(Source information Opens)

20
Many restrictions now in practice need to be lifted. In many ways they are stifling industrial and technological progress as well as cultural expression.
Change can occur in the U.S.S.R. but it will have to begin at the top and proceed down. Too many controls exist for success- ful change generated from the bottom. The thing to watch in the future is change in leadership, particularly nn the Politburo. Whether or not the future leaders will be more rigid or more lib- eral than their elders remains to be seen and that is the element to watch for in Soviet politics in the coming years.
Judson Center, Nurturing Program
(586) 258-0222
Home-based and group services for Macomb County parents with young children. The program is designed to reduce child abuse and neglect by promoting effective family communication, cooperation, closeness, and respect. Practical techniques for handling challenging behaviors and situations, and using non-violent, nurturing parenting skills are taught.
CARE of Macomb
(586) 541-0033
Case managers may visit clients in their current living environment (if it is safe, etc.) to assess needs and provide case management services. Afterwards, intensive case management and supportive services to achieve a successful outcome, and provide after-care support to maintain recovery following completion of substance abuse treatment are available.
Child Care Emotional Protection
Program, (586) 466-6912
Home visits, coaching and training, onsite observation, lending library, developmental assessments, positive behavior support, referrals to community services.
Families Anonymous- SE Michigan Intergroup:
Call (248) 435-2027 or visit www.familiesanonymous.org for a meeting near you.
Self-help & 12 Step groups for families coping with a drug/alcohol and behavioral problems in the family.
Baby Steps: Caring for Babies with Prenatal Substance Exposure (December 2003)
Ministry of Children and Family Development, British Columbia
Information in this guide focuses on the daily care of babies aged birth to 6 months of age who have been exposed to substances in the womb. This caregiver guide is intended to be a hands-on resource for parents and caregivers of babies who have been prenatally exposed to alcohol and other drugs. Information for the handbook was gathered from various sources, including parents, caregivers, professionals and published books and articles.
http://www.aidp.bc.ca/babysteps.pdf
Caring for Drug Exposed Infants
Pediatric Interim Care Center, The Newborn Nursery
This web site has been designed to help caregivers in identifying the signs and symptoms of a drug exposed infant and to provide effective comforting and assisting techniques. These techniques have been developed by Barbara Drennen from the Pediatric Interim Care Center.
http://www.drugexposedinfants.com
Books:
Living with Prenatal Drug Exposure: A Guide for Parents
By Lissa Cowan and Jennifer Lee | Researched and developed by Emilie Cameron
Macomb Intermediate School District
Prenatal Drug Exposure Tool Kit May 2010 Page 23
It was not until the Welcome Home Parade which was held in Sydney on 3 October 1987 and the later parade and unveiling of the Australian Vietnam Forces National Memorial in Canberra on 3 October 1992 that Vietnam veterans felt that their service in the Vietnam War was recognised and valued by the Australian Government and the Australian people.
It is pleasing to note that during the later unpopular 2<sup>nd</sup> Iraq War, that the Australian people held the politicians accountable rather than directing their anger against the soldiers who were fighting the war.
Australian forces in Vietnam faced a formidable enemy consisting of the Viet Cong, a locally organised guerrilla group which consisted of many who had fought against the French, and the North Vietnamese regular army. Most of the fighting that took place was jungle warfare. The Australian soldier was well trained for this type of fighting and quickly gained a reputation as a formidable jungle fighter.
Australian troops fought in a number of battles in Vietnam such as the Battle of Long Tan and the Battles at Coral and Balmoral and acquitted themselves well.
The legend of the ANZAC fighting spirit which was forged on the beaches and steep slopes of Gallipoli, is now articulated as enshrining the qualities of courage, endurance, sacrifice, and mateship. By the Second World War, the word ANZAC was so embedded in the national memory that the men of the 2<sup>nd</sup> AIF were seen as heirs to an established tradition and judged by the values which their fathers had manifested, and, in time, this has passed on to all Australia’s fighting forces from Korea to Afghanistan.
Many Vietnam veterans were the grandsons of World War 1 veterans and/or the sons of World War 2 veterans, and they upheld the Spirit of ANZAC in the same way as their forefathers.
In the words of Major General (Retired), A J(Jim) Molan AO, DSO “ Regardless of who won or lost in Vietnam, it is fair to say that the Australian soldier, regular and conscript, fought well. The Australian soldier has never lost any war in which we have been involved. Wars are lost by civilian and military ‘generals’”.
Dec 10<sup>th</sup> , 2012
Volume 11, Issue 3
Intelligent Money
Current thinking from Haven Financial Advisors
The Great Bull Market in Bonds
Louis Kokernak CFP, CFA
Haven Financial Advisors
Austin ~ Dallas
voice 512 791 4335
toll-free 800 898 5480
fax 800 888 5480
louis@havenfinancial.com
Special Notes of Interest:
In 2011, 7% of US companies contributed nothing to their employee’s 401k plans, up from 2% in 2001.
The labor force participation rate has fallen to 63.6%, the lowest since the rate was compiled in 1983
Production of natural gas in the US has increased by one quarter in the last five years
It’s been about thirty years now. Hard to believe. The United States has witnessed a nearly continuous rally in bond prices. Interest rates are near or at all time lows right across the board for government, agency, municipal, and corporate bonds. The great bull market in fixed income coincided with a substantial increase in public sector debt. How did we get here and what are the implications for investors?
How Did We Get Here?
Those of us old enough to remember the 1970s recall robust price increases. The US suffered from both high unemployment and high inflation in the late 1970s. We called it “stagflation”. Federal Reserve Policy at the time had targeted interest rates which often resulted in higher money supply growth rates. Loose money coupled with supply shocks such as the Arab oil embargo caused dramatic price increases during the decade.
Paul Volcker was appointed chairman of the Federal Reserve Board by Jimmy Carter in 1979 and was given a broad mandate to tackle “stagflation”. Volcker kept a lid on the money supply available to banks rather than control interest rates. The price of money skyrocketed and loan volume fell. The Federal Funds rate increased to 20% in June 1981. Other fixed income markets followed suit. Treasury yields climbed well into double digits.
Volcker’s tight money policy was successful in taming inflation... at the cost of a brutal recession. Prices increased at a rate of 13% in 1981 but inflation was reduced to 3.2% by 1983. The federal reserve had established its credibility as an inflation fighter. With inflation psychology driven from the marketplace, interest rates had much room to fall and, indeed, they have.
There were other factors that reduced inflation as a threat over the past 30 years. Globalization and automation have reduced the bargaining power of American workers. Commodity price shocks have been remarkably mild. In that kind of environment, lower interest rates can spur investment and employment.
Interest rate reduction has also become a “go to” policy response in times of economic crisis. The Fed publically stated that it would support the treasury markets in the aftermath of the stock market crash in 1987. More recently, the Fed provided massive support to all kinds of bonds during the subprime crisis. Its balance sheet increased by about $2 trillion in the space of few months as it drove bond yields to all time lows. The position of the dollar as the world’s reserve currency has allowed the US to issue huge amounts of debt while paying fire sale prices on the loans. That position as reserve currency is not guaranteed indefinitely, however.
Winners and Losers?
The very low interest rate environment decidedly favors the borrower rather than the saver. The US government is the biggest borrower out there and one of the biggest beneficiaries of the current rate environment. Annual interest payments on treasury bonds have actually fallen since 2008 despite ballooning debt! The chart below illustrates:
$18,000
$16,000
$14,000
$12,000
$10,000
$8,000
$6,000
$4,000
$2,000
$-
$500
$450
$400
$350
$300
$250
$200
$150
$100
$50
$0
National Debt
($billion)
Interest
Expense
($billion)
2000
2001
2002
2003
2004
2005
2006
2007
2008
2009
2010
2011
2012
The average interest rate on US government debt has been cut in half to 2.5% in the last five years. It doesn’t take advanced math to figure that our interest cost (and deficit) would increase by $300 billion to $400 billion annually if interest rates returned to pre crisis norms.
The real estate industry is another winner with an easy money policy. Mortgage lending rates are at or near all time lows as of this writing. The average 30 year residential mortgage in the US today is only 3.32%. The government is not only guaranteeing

(Source information Closes)

◆ Task item
No line may be altered or left out when the data is written out.

◆ Exercise answer
20
Many restrictions now in practice need to be lifted. In many ways they are stifling industrial and technological progress as well as cultural expression.
Change can occur in the U.S.S.R. but it will have to begin at the top and proceed down. Too many controls exist for success- ful change generated from the bottom. The thing to watch in the future is change in leadership, particularly nn the Politburo. Whether or not the future leaders will be more rigid or more lib- eral than their elders remains to be seen and that is the element to watch for in Soviet politics in the coming years.
Judson Center, Nurturing Program
(586) 258-0222
Home-based and group services for Macomb County parents with young children. The program is designed to reduce child abuse and neglect by promoting effective family communication, cooperation, closeness, and respect. Practical techniques for handling challenging behaviors and situations, and using non-violent, nurturing parenting skills are taught.
CARE of Macomb
(586) 541-0033
Case managers may visit clients in their current living environment (if it is safe, etc.) to assess needs and provide case management services. Afterwards, intensive case management and supportive services to achieve a successful outcome, and provide after-care support to maintain recovery following completion of substance abuse treatment are available.
Child Care Emotional Protection
Program, (586) 466-6912
Home visits, coaching and training, onsite observation, lending library, developmental assessments, positive behavior support, referrals to community services.
Families Anonymous- SE Michigan Intergroup:
Call (248) 435-2027 or visit www.familiesanonymous.org for a meeting near you.
Self-help & 12 Step groups for families coping with a drug/alcohol and behavioral problems in the family.
Baby Steps: Caring for Babies with Prenatal Substance Exposure (December 2003)
Ministry of Children and Family Development, British Columbia
Information in this guide focuses on the daily care of babies aged birth to 6 months of age who have been exposed to substances in the womb. This caregiver guide is intended to be a hands-on resource for parents and caregivers of babies who have been prenatally exposed to alcohol and other drugs. Information for the handbook was gathered from various sources, including parents, caregivers, professionals and published books and articles.
http://www.aidp.bc.ca/babysteps.pdf
Caring for Drug Exposed Infants
Pediatric Interim Care Center, The Newborn Nursery
This web site has been designed to help caregivers in identifying the signs and symptoms of a drug exposed infant and to provide effective comforting and assisting techniques. These techniques have been developed by Barbara Drennen from the Pediatric Interim Care Center.
http://www.drugexposedinfants.com
Books:
Living with Prenatal Drug Exposure: A Guide for Parents
By Lissa Cowan and Jennifer Lee | Researched and developed by Emilie Cameron
Macomb Intermediate School District
Prenatal Drug Exposure Tool Kit May 2010 Page 23
It was not until the Welcome Home Parade which was held in Sydney on 3 October 1987 and the later parade and unveiling of the Australian Vietnam Forces National Memorial in Canberra on 3 October 1992 that Vietnam veterans felt that their service in the Vietnam War was recognised and valued by the Australian Government and the Australian people.
It is pleasing to note that during the later unpopular 2<sup>nd</sup> Iraq War, that the Australian people held the politicians accountable rather than directing their anger against the soldiers who were fighting the war.
Australian forces in Vietnam faced a formidable enemy consisting of the Viet Cong, a locally organised guerrilla group which consisted of many who had fought against the French, and the North Vietnamese regular army. Most of the fighting that took place was jungle warfare. The Australian soldier was well trained for this type of fighting and quickly gained a reputation as a formidable jungle fighter.
Australian troops fought in a number of battles in Vietnam such as the Battle of Long Tan and the Battles at Coral and Balmoral and acquitted themselves well.
The legend of the ANZAC fighting spirit which was forged on the beaches and steep slopes of Gallipoli, is now articulated as enshrining the qualities of courage, endurance, sacrifice, and mateship. By the Second World War, the word ANZAC was so embedded in the national memory that the men of the 2<sup>nd</sup> AIF were seen as heirs to an established tradition and judged by the values which their fathers had manifested, and, in time, this has passed on to all Australia’s fighting forces from Korea to Afghanistan.
Many Vietnam veterans were the grandsons of World War 1 veterans and/or the sons of World War 2 veterans, and they upheld the Spirit of ANZAC in the same way as their forefathers.
In the words of Major General (Retired), A J(Jim) Molan AO, DSO “ Regardless of who won or lost in Vietnam, it is fair to say that the Australian soldier, regular and conscript, fought well. The Australian soldier has never lost any war in which we have been involved. Wars are lost by civilian and military ‘generals’”.
Dec 10<sup>th</sup> , 2012
Volume 11, Issue 3
Intelligent Money
Current thinking from Haven Financial Advisors
The Great Bull Market in Bonds
Louis Kokernak CFP, CFA
Haven Financial Advisors
Austin ~ Dallas
voice 512 791 4335
toll-free 800 898 5480
fax 800 888 5480
louis@havenfinancial.com
Special Notes of Interest:
In 2011, 7% of US companies contributed nothing to their employee’s 401k plans, up from 2% in 2001.
The labor force participation rate has fallen to 63.6%, the lowest since the rate was compiled in 1983
Production of natural gas in the US has increased by one quarter in the last five years
It’s been about thirty years now. Hard to believe. The United States has witnessed a nearly continuous rally in bond prices. Interest rates are near or at all time lows right across the board for government, agency, municipal, and corporate bonds. The great bull market in fixed income coincided with a substantial increase in public sector debt. How did we get here and what are the implications for investors?
How Did We Get Here?
Those of us old enough to remember the 1970s recall robust price increases. The US suffered from both high unemployment and high inflation in the late 1970s. We called it “stagflation”. Federal Reserve Policy at the time had targeted interest rates which often resulted in higher money supply growth rates. Loose money coupled with supply shocks such as the Arab oil embargo caused dramatic price increases during the decade.
Paul Volcker was appointed chairman of the Federal Reserve Board by Jimmy Carter in 1979 and was given a broad mandate to tackle “stagflation”. Volcker kept a lid on the money supply available to banks rather than control interest rates. The price of money skyrocketed and loan volume fell. The Federal Funds rate increased to 20% in June 1981. Other fixed income markets followed suit. Treasury yields climbed well into double digits.
Volcker’s tight money policy was successful in taming inflation... at the cost of a brutal recession. Prices increased at a rate of 13% in 1981 but inflation was reduced to 3.2% by 1983. The federal reserve had established its credibility as an inflation fighter. With inflation psychology driven from the marketplace, interest rates had much room to fall and, indeed, they have.
There were other factors that reduced inflation as a threat over the past 30 years. Globalization and automation have reduced the bargaining power of American workers. Commodity price shocks have been remarkably mild. In that kind of environment, lower interest rates can spur investment and employment.
Interest rate reduction has also become a “go to” policy response in times of economic crisis. The Fed publically stated that it would support the treasury markets in the aftermath of the stock market crash in 1987. More recently, the Fed provided massive support to all kinds of bonds during the subprime crisis. Its balance sheet increased by about $2 trillion in the space of few months as it drove bond yields to all time lows. The position of the dollar as the world’s reserve currency has allowed the US to issue huge amounts of debt while paying fire sale prices on the loans. That position as reserve currency is not guaranteed indefinitely, however.
Winners and Losers?
The very low interest rate environment decidedly favors the borrower rather than the saver. The US government is the biggest borrower out there and one of the biggest beneficiaries of the current rate environment. Annual interest payments on treasury bonds have actually fallen since 2008 despite ballooning debt! The chart below illustrates:
$18,000
$16,000
$14,000
$12,000
$10,000
$8,000
$6,000
$4,000
$2,000
$-
$500
$450
$400
$350
$300
$250
$200
$150
$100
$50
$0
National Debt
($billion)
Interest
Expense
($billion)
2000
2001
2002
2003
2004
2005
2006
2007
2008
2009
2010
2011
2012
The average interest rate on US government debt has been cut in half to 2.5% in the last five years. It doesn’t take advanced math to figure that our interest cost (and deficit) would increase by $300 billion to $400 billion annually if interest rates returned to pre crisis norms.
The real estate industry is another winner with an easy money policy. Mortgage lending rates are at or near all time lows as of this writing. The average 30 year residential mortgage in the US today is only 3.32%. The government is not only guaranteeing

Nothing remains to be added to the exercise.